Lissens W, De Meirleir L, Seneca S, Benelli C, Marsac C, Poll-The B T, Briones P, Ruitenbeek W, van Diggelen O, Chaigne D, Ramaekers V, Liebaers I
Department of Medical Genetics, University Hospital, Brussels, Belgium.
Hum Mutat. 1996;7(1):46-51. doi: 10.1002/(SICI)1098-1004(1996)7:1<46::AID-HUMU6>3.0.CO;2-N.

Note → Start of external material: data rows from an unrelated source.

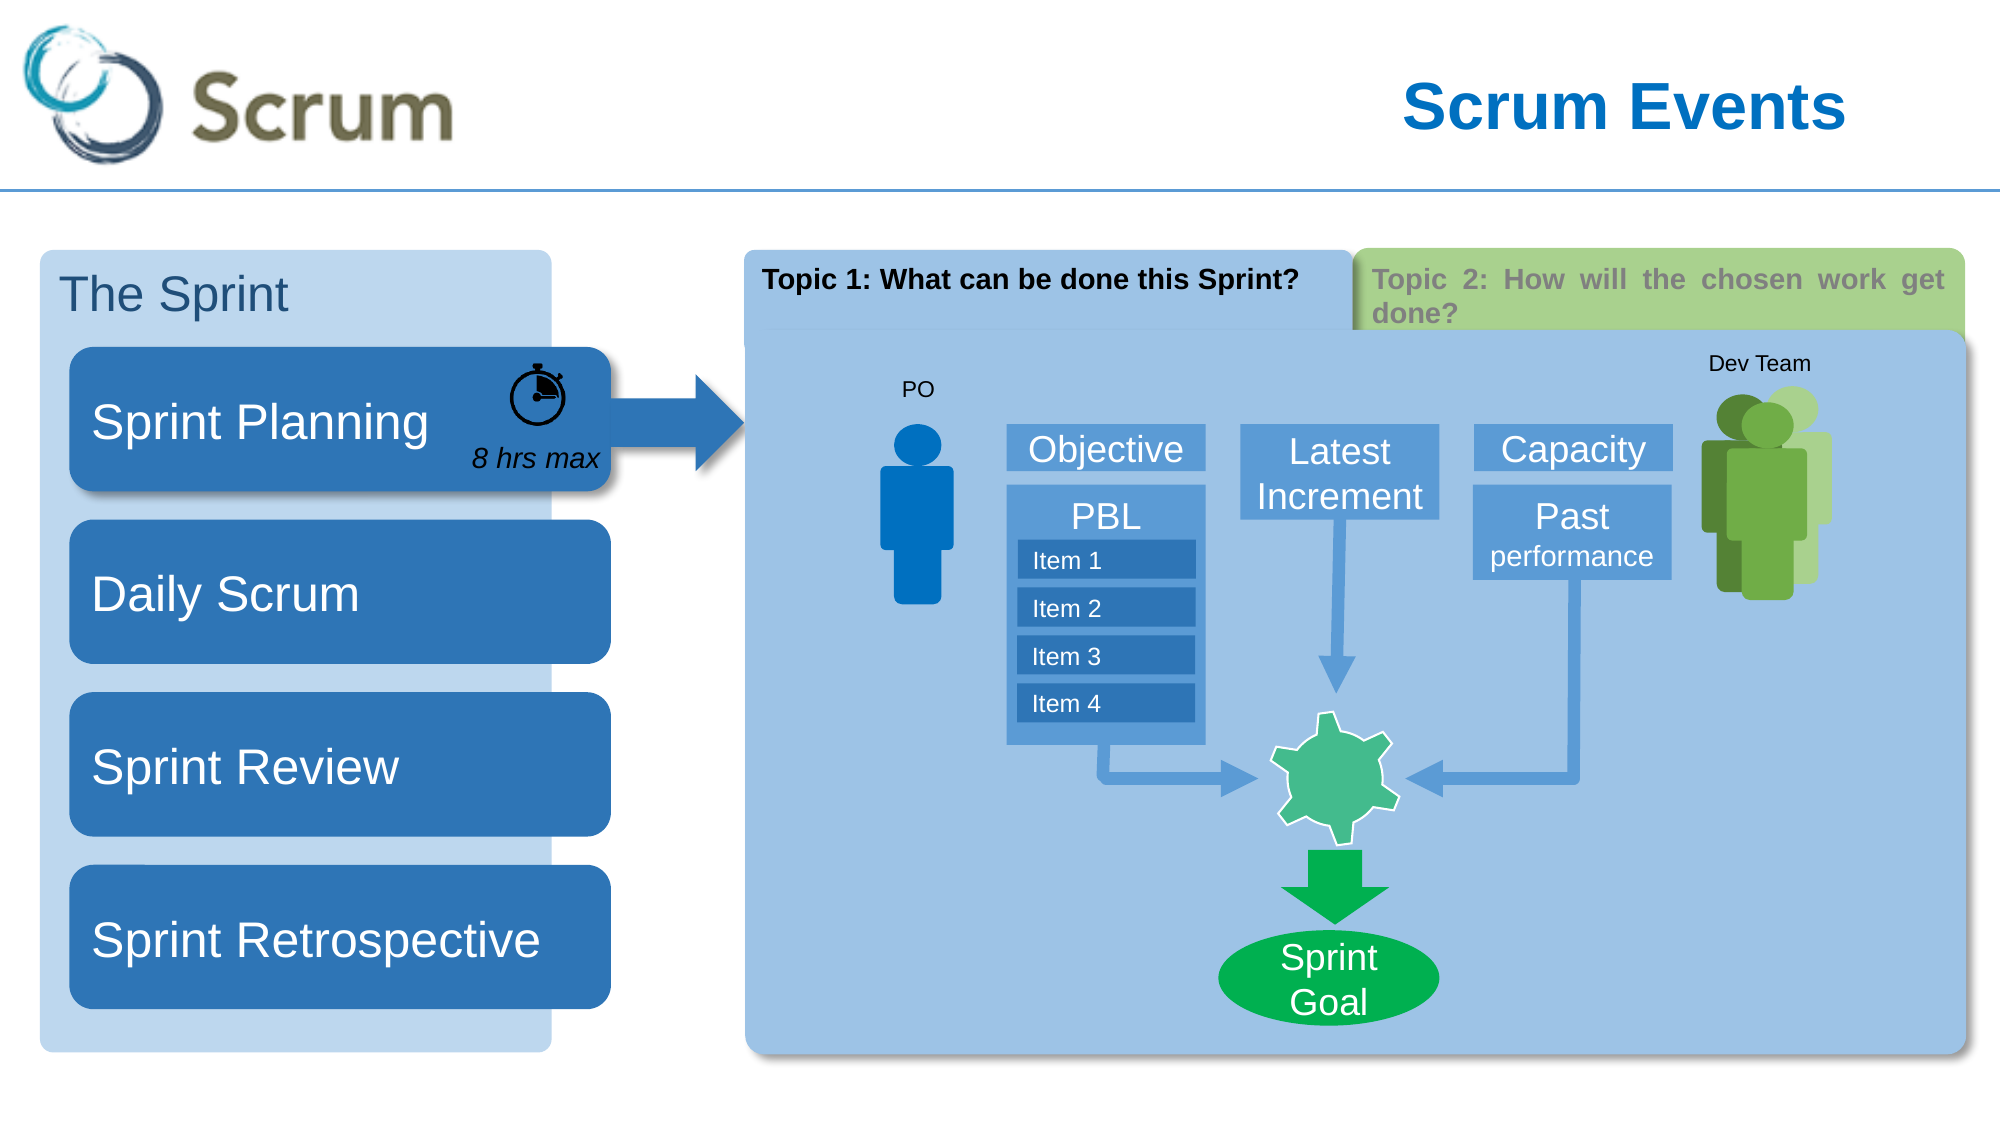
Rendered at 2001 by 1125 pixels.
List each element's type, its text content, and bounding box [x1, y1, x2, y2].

text_box Item 2 [1016, 586, 1197, 628]
text_box Sprint Planning [68, 345, 612, 493]
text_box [1336, 519, 1340, 694]
text_box [609, 371, 744, 474]
picture [17, 20, 459, 174]
text_box [1277, 848, 1393, 926]
text_box Item 1 [1017, 539, 1197, 580]
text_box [1691, 341, 1829, 601]
text_box Latest Increment [1239, 423, 1440, 521]
text_box Item 3 [1016, 634, 1196, 676]
text_box Objective [1006, 423, 1207, 472]
text_box [744, 328, 1968, 1056]
text_box Topic 2: How will the chosen work get done? [1356, 246, 1967, 333]
text_box Capacity [1473, 423, 1674, 472]
text_box Past performance [1472, 484, 1673, 581]
title Scrum Events [137, 59, 1863, 156]
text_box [1102, 683, 1107, 776]
text_box Daily Scrum [68, 518, 612, 665]
text_box [1269, 710, 1401, 847]
picture [500, 357, 574, 431]
text_box Item 4 [1016, 682, 1196, 723]
text_box The Sprint [38, 248, 553, 1054]
text_box Sprint Retrospective [68, 863, 612, 1011]
text_box Sprint Goal [1217, 929, 1441, 1027]
text_box Sprint Review [68, 691, 612, 838]
text_box Topic 1: What can be done this Sprint? [743, 248, 1354, 348]
text_box PBL [1006, 484, 1207, 746]
text_box 8 hrs max [457, 432, 616, 482]
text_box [880, 367, 954, 605]
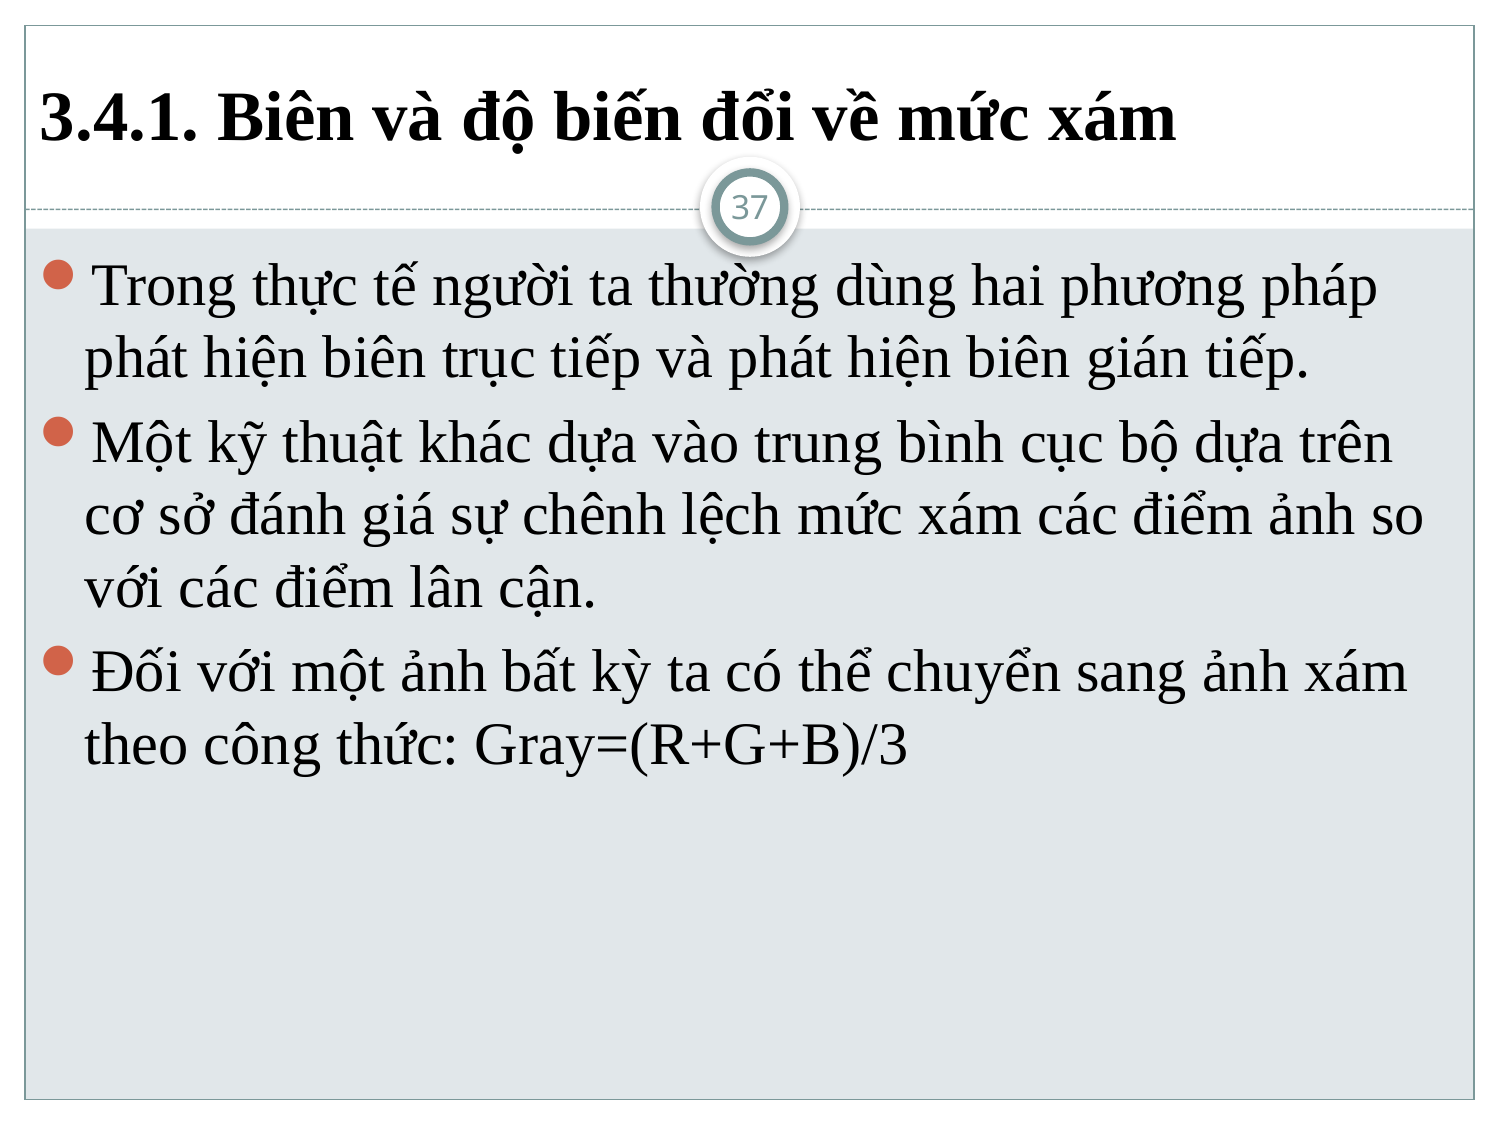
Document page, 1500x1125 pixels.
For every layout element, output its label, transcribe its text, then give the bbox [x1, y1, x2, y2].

Most of the mutations causing deficiency of the pyruvate dehydrogenase (PDH) complex are in the X-linked E1 alpha gene. We have developed a rapid screening method for the detection of mutations in this gene using reverse transcription of total RNA, polymerase chain reaction amplification of the whole coding region of the gene and single-strand conformation polymorphism (SSCP) analysis. With this method, we studied eight patients with a PDH complex deficiency, using cultured fibroblasts. In all patients, aberrant SSCP patterns were found and, after sequencing of the corresponding fragments, we were able to identify six new mutations and two mutations already described previously. The mutations are point mutations leading to amino acid substitutions (5) and direct repeat insertions (3). The presence of the mutations was confirmed in genomic fibroblast DNA. The 4 female patients were shown to carry both a normal and a mutated E1 alpha gene.
大多数导致丙酮酸脱氢酶(PDH)复合体缺乏的突变存在于X连锁的E1α基因中。我们开发了一种快速筛选方法,通过对总RNA进行逆转录、对该基因的整个编码区进行聚合酶链反应扩增以及单链构象多态性(SSCP)分析来检测该基因中的突变。利用这种方法,我们使用培养的成纤维细胞研究了8例PDH复合体缺乏的患者。在所有患者中均发现了异常的SSCP模式,对相应片段进行测序后,我们能够鉴定出6个新突变和2个先前已描述的突变。这些突变是导致氨基酸替代的点突变(5个)和直接重复插入(3个)。在基因组成纤维细胞DNA中证实了这些突变的存在。4名女性患者被证明同时携带正常和突变的E1α基因。